PROBLEMS AND TASKS:
1. Using the passage on request-response messaging, answer these questions:
(a) When receiving requests, what will B need to learn or deduce?
(b) In figure 15.1, what does the dashed line symbolize?
(c) In real life, what do you do when someone starts talking to you?
2. Translate this sentence from the passage on request-response messaging into Spanish: "In real life, the inclusion of the sender address is implicit: when someone starts talking to you, you turn your head in the direction of the sound to identify its source, which provides all the information you need in order to respond."
3. Resume the passage on request-response messaging, picking up right after its final sentence.

EXERCISE PASSAGE:

======

In all these cases, there is one commonality that you need to make explicit when translating this basic means of communication into a programming pattern: the process begins with two participants A and B, where A knows how to address B; when receiving requests, B will need to learn or deduce how to address A in order to send back a response. Captured in a diagram, this looks like figure 15.1.

Figure 15.1. Process A sends a message to process B, including its own address (as symbolized by the dashed line), so that in step 2, the response can be conveyed in the opposite direction.

In real life, the inclusion of the sender address is implicit: when someone starts talking to you, you turn your head in the direction of the sound to identify its source, which provides all the information you need in order to respond. This scheme has intuitively been built into numerous commonly used computer protocols, a selection of which we will explore in this section.

======

(Records excerpted from a collection)
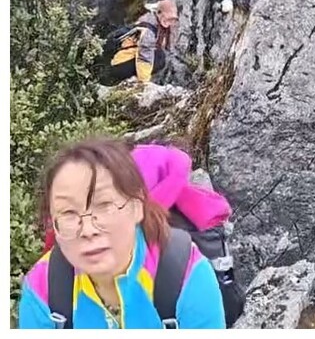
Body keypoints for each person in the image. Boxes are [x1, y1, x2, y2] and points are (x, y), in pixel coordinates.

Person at [18, 139, 225, 329]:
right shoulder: (42, 289)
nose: (88, 230)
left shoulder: (186, 275)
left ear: (137, 207)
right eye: (68, 213)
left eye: (104, 206)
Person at [102, 0, 178, 86]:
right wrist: (144, 83)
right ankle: (137, 80)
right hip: (118, 63)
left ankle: (133, 78)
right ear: (158, 13)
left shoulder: (152, 23)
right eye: (168, 18)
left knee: (159, 56)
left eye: (172, 19)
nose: (169, 22)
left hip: (121, 62)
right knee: (158, 57)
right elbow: (144, 56)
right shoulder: (148, 30)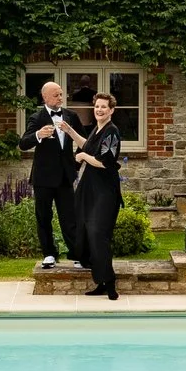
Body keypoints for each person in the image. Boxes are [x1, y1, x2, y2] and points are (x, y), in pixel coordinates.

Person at [21, 80, 84, 268]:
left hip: (65, 176)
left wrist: (76, 163)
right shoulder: (36, 118)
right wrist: (38, 135)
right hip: (43, 178)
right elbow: (23, 144)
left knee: (70, 217)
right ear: (45, 97)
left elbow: (86, 143)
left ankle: (77, 254)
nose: (60, 98)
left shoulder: (71, 117)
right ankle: (49, 254)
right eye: (56, 95)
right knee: (43, 217)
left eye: (61, 94)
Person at [74, 91, 126, 300]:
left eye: (104, 107)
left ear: (111, 110)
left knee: (98, 234)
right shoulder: (97, 129)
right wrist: (69, 130)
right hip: (90, 188)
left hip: (105, 191)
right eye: (97, 106)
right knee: (87, 231)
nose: (99, 109)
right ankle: (101, 281)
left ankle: (110, 282)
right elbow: (86, 144)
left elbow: (105, 161)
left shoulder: (112, 132)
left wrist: (84, 156)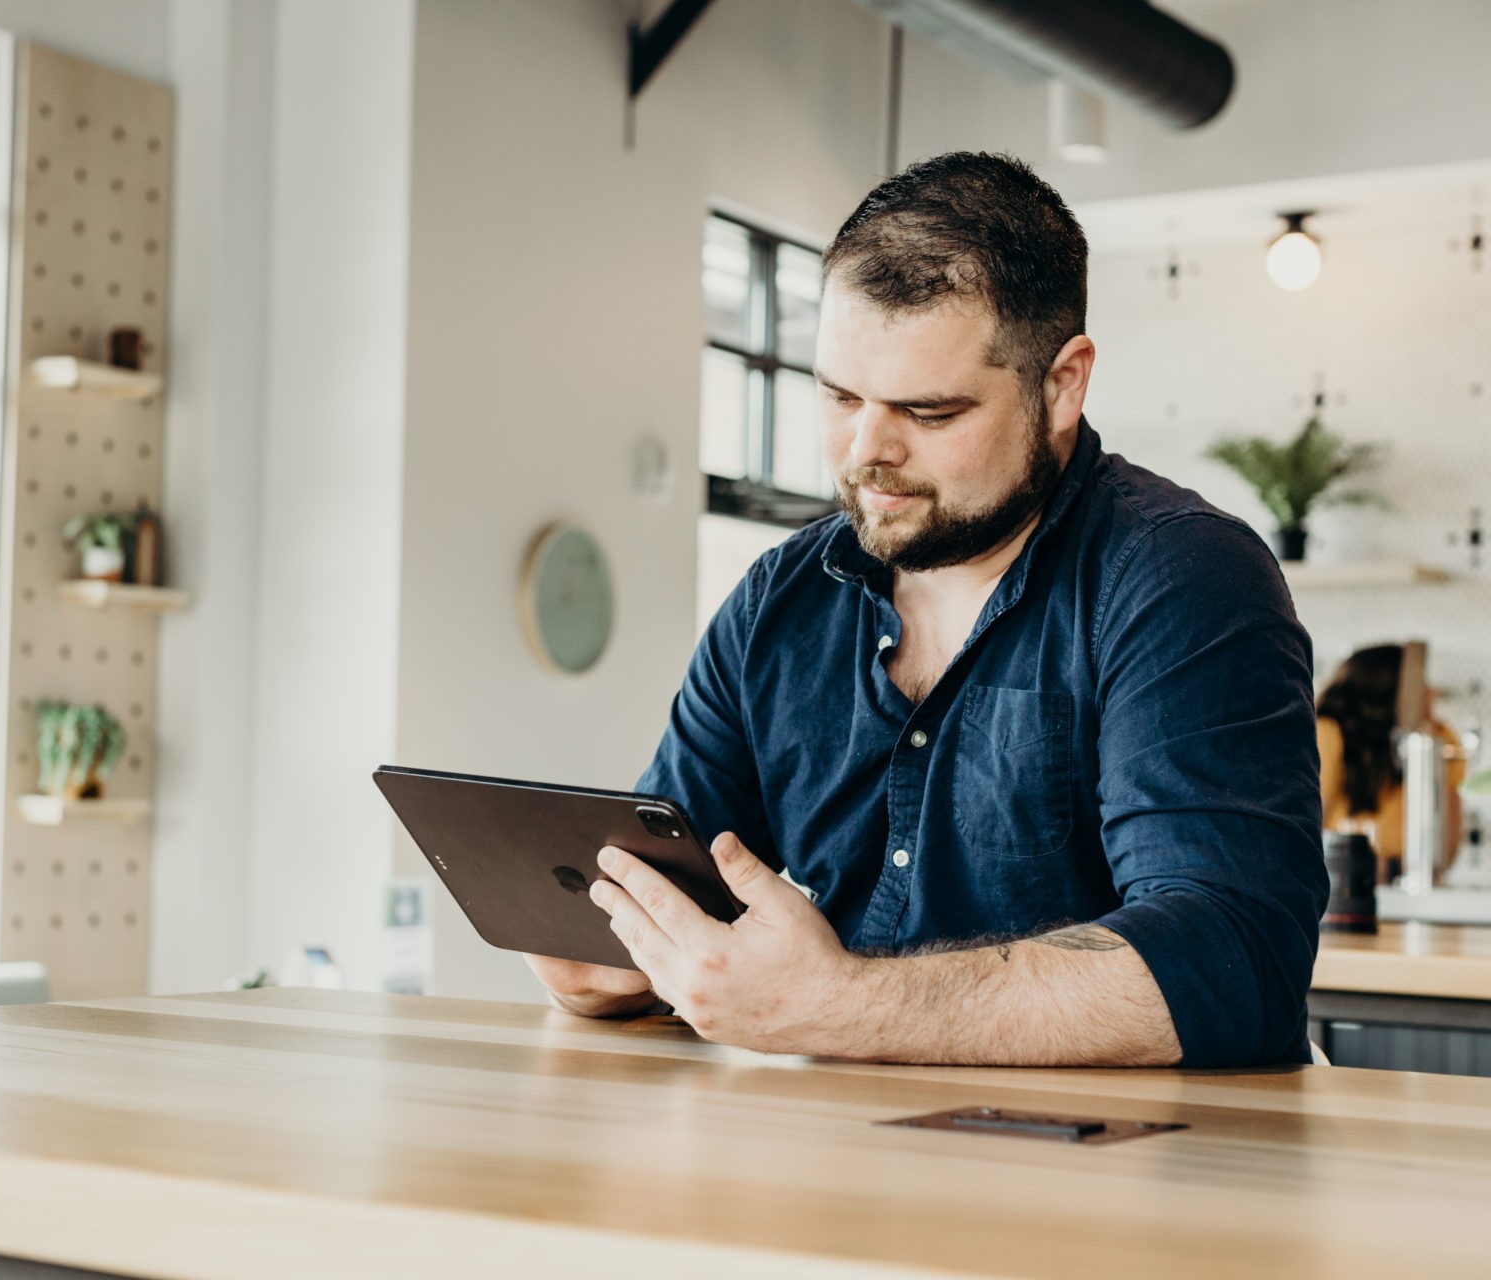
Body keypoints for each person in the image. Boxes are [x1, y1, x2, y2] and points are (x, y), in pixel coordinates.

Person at [525, 152, 1327, 1069]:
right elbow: (662, 884)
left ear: (1062, 385)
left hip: (1126, 1177)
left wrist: (843, 1006)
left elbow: (1232, 961)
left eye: (930, 411)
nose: (867, 451)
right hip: (841, 1161)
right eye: (837, 394)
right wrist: (616, 955)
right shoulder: (779, 602)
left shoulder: (1181, 577)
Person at [1316, 644, 1464, 881]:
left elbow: (1446, 852)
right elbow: (1310, 829)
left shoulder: (1439, 739)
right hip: (1340, 883)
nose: (1431, 692)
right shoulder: (1328, 733)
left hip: (1407, 882)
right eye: (1419, 685)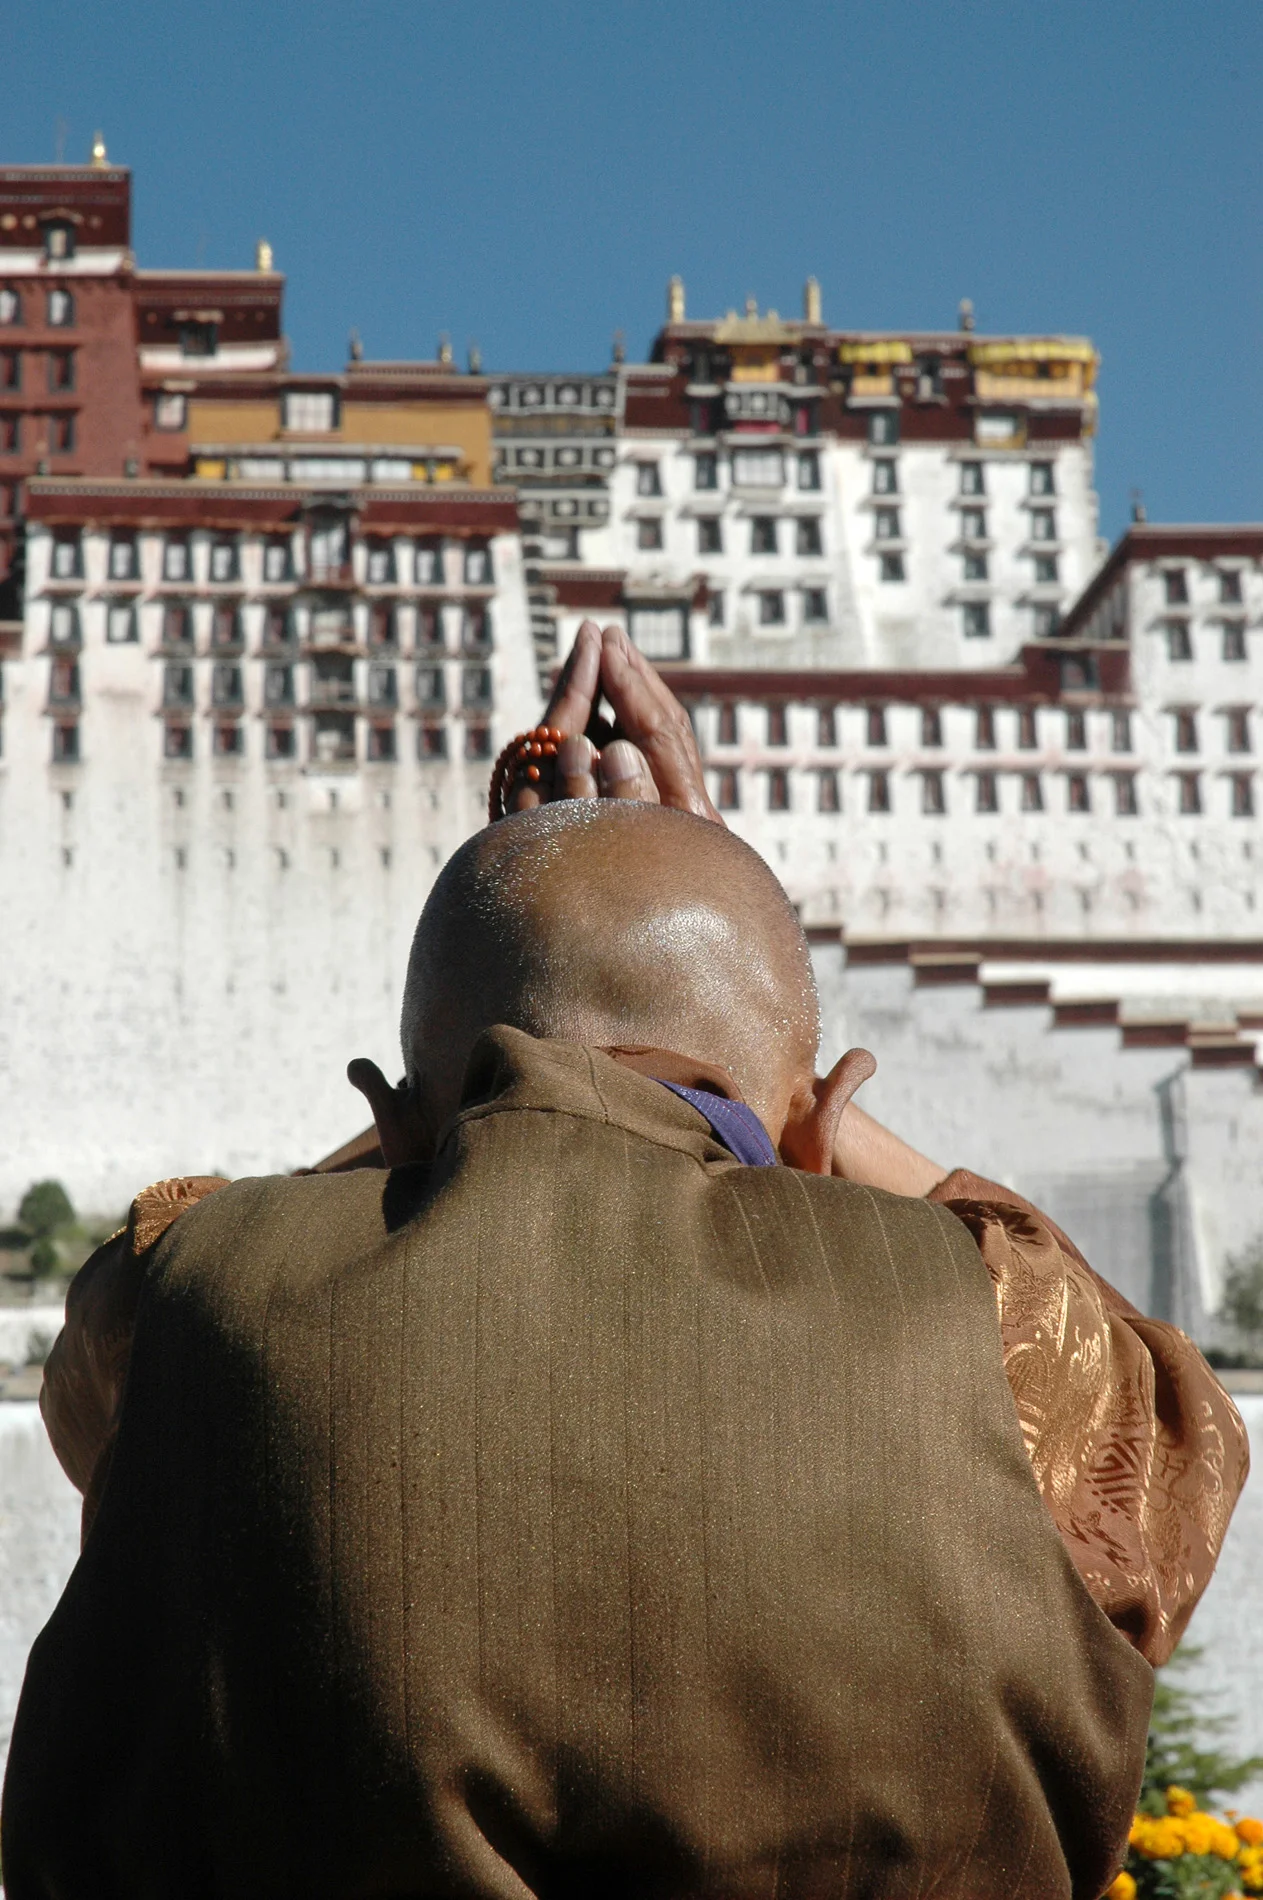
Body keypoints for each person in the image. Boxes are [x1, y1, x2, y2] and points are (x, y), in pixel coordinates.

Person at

======

EXPECTED RESPONSES:
1.
(a) How to address A in order to send back a response.
(b) Process A's own address, which it includes in the message to process B.
(c) You turn your head in the direction of the sound to identify its source.

2. En la vida real, la inclusión de la dirección del remitente es implícita: cuando alguien empieza a hablarte, giras la cabeza en la dirección del sonido para identificar su origen, lo cual te proporciona toda la información que necesitas para responder.

3.
15.1.1. The problem setting

Consider two components A and B, where A knows the address of B but not vice versa. This is the prototypical initial condition of a client–server setup, where the client is required to take the first step—the server cannot know which clients require its services at any given time. In the running example, you might be looking at the client interface component of the batch job service: in particular, the relationship between an external client and an entry point into the service. The client submits a request to initiate an action (such as starting a batch job), query for information (like a list of all currently running jobs), or both. The service will carry out the desired action or retrieve the requested information and then reply.

The task: Your mission is to implement a request–response exchange between two processes over a User Datagram Protocol (UDP)[1] network (or any other datagram--oriented transport mechanism of your choosing).

1

Whereas TCP transports streams of bytes (also called octets) across the network, leaving the encoding of messages to the layers above it, UDP transports delimited datagrams of up to a maximum size of about 64 KB; see also https://en.wikipedia.org/wiki/User_Datagram_Protocol.

15.1.2. Applying the pattern

We will start with process B (called Server), which will receive a request and send back a response. The procedure is defined by the operating system and therefore follows roughly the same path in most programming languages: a socket needs to be opened and bound to a UDP port; then, a datagram needs to be received from this socket; and finally, a datagram needs to be sent via this socket. This basic process is shown in Java in the following listing.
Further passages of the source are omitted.